Beware (and behold) the Blob.

For those that remember, the Blob was a 1958 film starring Steve McQueen, in which an amoebic alien takes over a town. The Blob moves and grows by enveloping and consuming everything in its path. 

Purportedly this was a fictitious account. However, I can tell you that the blob is real and is somewhat conspicuously spreading itself all over our Island.

The real blob is a slime mold, an organism that is plentiful and on the move here — and, in fact, all over the world. Slime molds are a cosmopolitan species, meaning that they can tolerate a wide variety of conditions and are found planet-wide.

David Stanwood of West Tisbury recently got in touch to describe a “red amoeba-like organism” he observed and photographed on a log in the woods at the Tisbury Water Works.  

You could say he got slimed, since the organism in question was a slime mold. The particular variety is called Wolf’s Milk Slime, Toothpaste Slime or Groening’s Slime. I so wanted this funky-looking slime to be named after Matt Groening, who is the cartoonist and creator of the Simpsons (appropriate, right?), but all I could find was a sand crab named in that Groening’s honor and no other notable Groenings to associate with the organism in question.  

This blob’s scientific name is Lycogala epidendrum, translated to “wolf milk on wood,” and this species was the first slime mold described in the mid-1600, but erroneously believed to be a fungus.

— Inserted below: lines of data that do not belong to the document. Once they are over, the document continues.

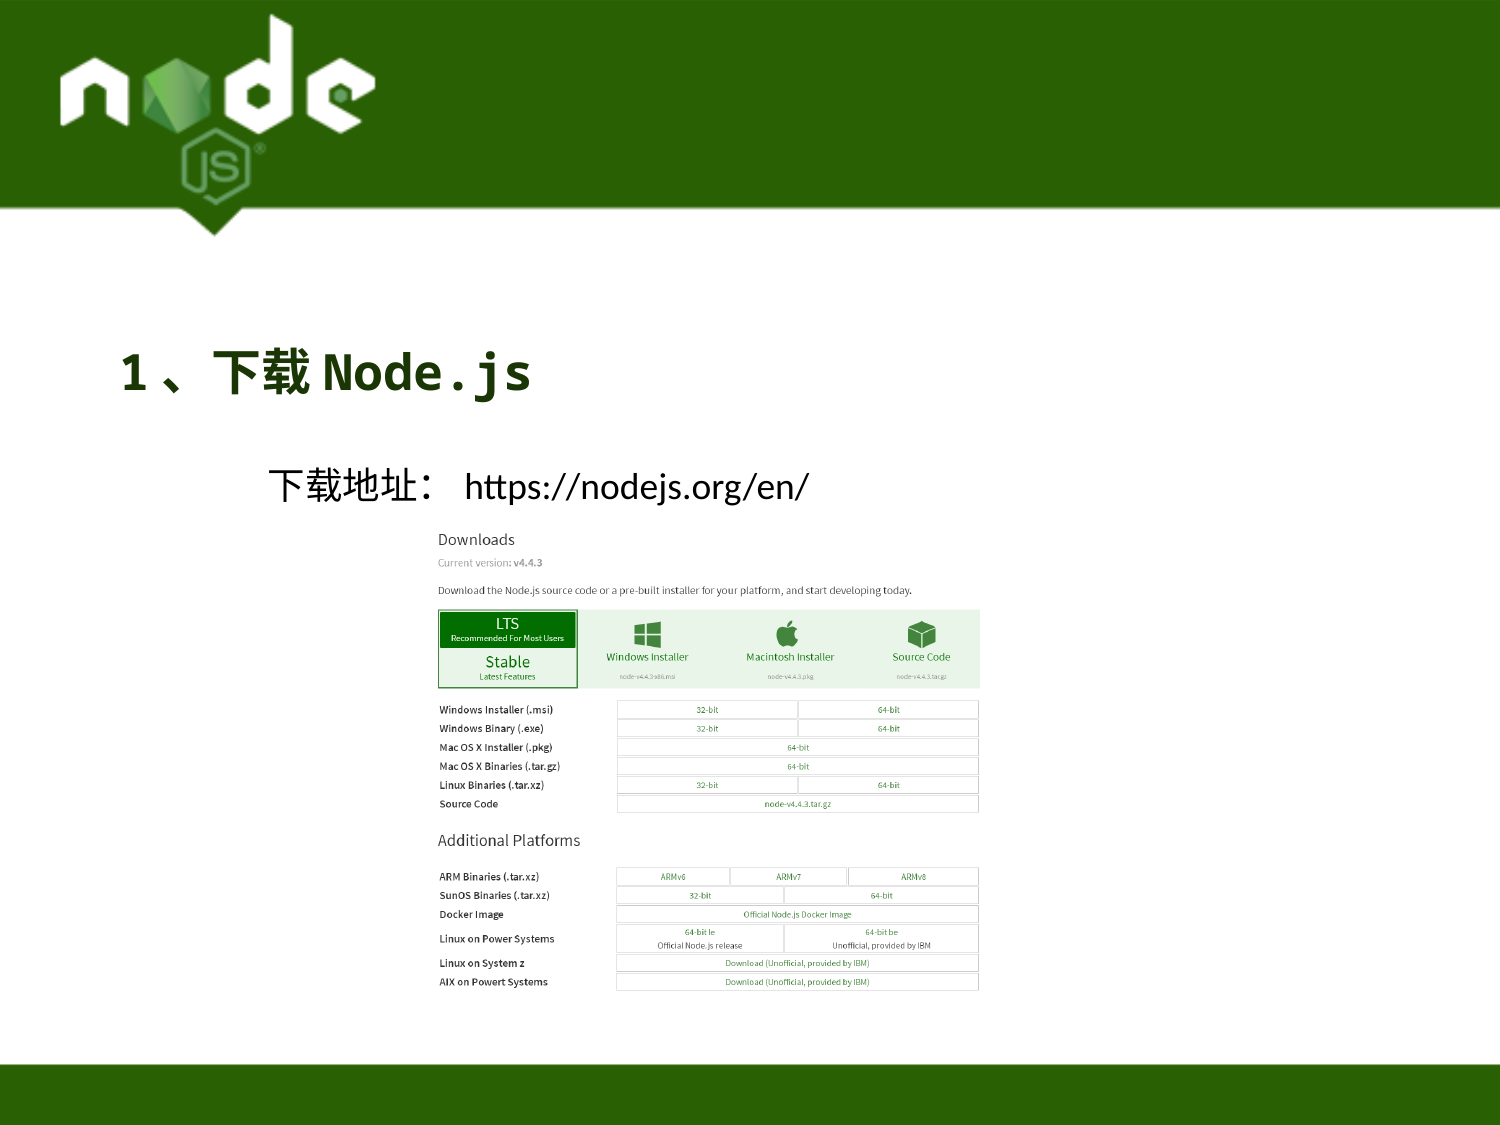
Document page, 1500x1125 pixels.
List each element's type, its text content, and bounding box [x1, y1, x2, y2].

picture [0, 0, 1500, 1125]
text_box 下载地址：https://nodejs.org/en/ [253, 454, 825, 515]
text_box 1、下载Node.js [104, 303, 549, 409]
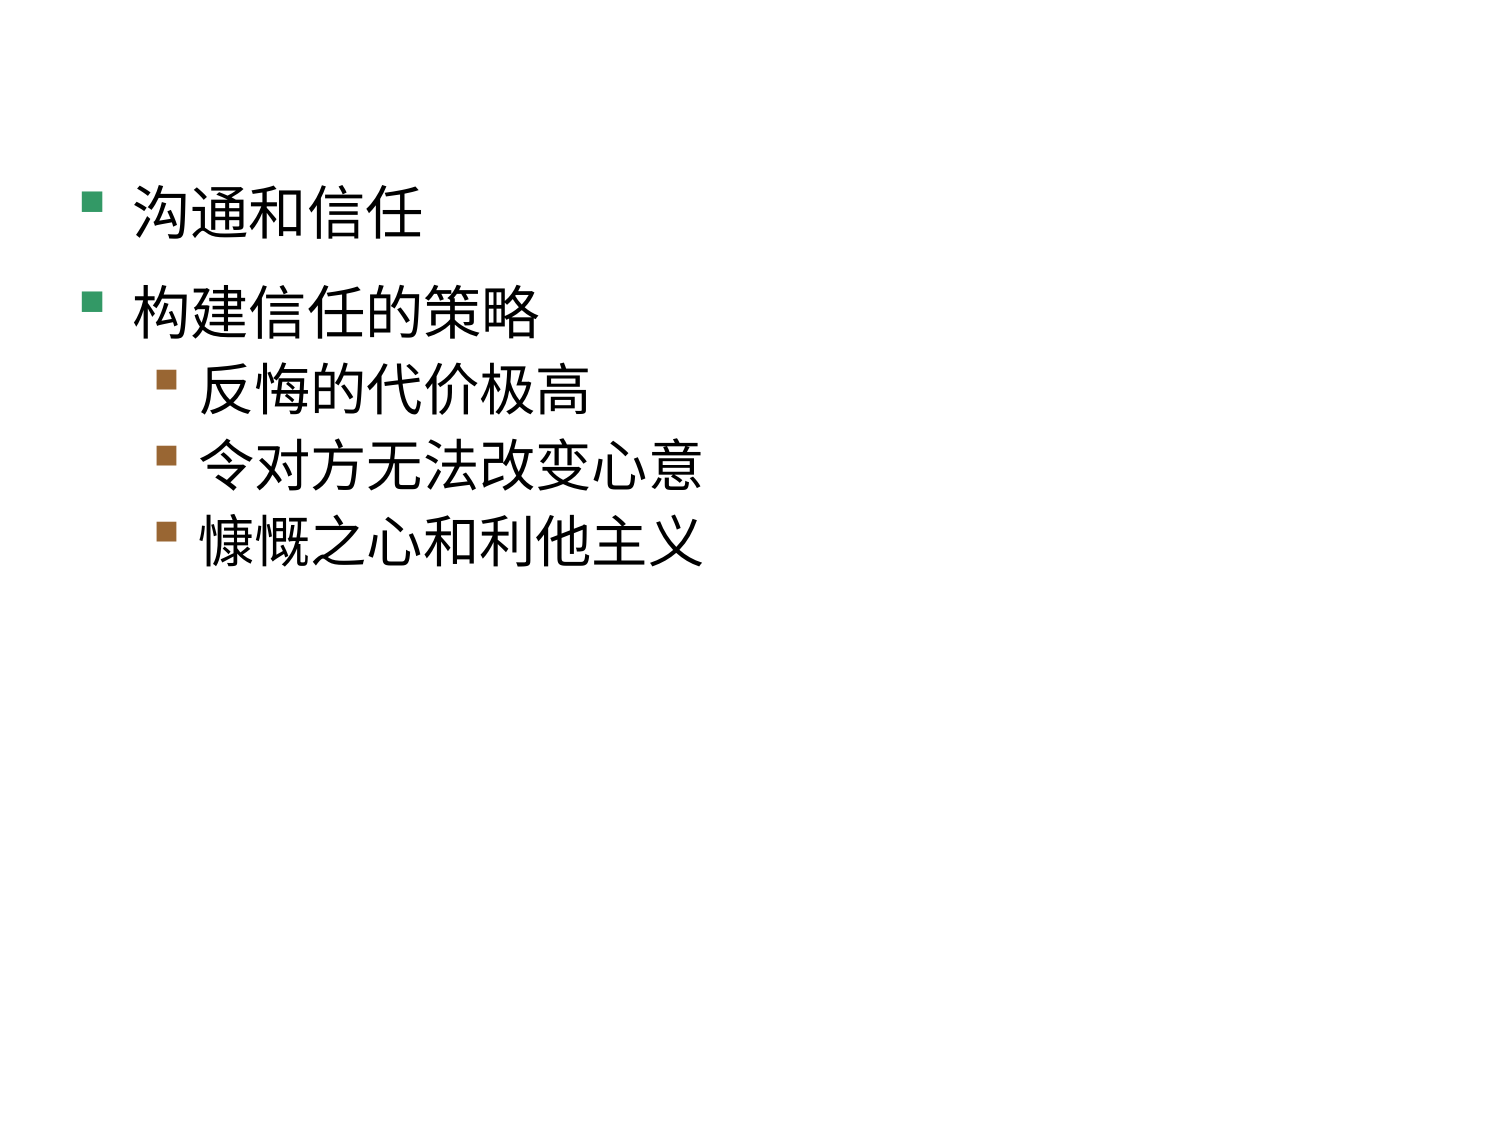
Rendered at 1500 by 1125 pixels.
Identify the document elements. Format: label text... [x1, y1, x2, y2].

list 沟通和信任 构建信任的策略 反悔的代价极高 令对方无法改变心意 慷慨之心和利他主义 [61, 165, 1425, 1005]
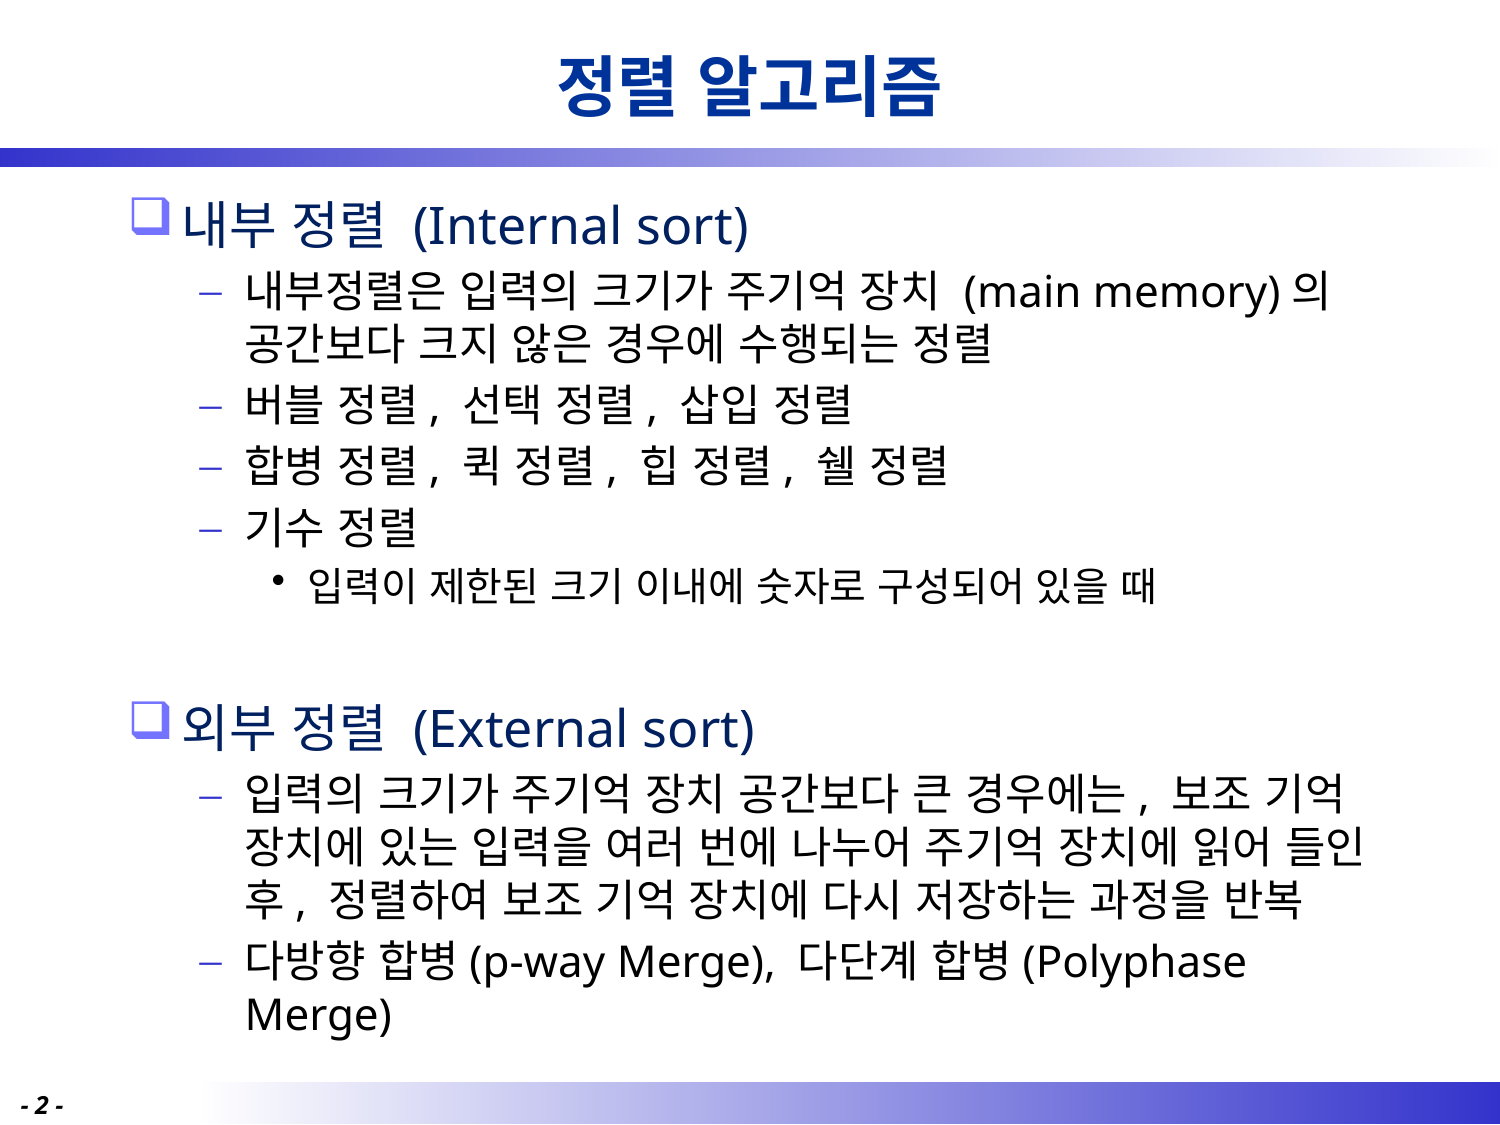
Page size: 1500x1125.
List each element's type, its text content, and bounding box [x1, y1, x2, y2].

list 내부 정렬 (Internal sort) 내부정렬은 입력의 크기가 주기억 장치 (main memory)의 공간보다 크지 않은 경우에 수행되는 정렬 버블 정렬, 선택 정렬, 삽입 정렬 합병 정렬, 퀵 정렬, 힙 정렬, 쉘 정렬 기수 정렬 입력이 제한된 크기 이내에 숫자로 구성되어 있을 때 외부 정렬 (External sort) 입력의 크기가 주기억 장치 공간보다 큰 경우에는, 보조 기억 장치에 있는 입력을 여러 번에 나누어 주기억 장치에 읽어 들인 후, 정렬하여 보조 기억 장치에 다시 저장하는 과정을 반복 다방향 합병(p-way Merge), 다단계 합병(Polyphase Merge) [112, 184, 1388, 1082]
slide_number - 2 - [5, 1082, 113, 1118]
title 정렬 알고리즘 [112, 7, 1388, 163]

Slime molds are not fungi, even if they appear as such. Nor are they considered plants or animals. Instead, slime molds are categorized as protists and are curiously difficult to classify as they have animal, plant and fungal characteristics. Consider the dual life cycle of Wolf’s Milk.

This beast is a one-celled amoeba, also called a plasmodia, that creeps on dead plant material, consuming and digesting foodstuffs such as bacteria, yeasts, and fungi as it goes. At this stage, each cell moves individually unseen, and generally unobserved by humans due to its unnoticeable single-celled size. When ready, this single cell will come together with other single-celled plasmodia by emitting chemical substances called acrasins that serve as mutual attractants. Even with only one cell and without a brain, each plasmodia can somehow communicate.

With some more slime mold magic, singles form an observable colonial organism working collectively for reproduction. These many unions somehow create a sporangium, a receptacle to hold spores which appear as a bunch of balls (a lot like puffballs) that will allow for slime mold procreation.

These protist puffballs are the fruiting bodies called aethalia and are the reproductive stage that David observed. Initially, they are pink or reddish but will become brown or gray as they age. In the beginning, these balls are filled with thick pink paste (thus the name toothpaste slime).  Once ripe, the contents of those aethalia are dry, dusty spores that will be distributed to eventually start the cycle again.

These slithering slimers have my admiration. We could learn a lot from their simple selves about cooperation, communication and survival — all lessons we may need to persist in an ever-changing environment. Mario Cuomo had a similarly optimistic view, when he said: “I am one who believes that the world goes from the slime to the sublime.”

Suzan Bellincampi is director of the Felix Neck Wildlife Sanctuary in Edgartown, and author of Martha’s Vineyard: A Field Guide to Island Nature and The Nature of Martha’s Vineyard.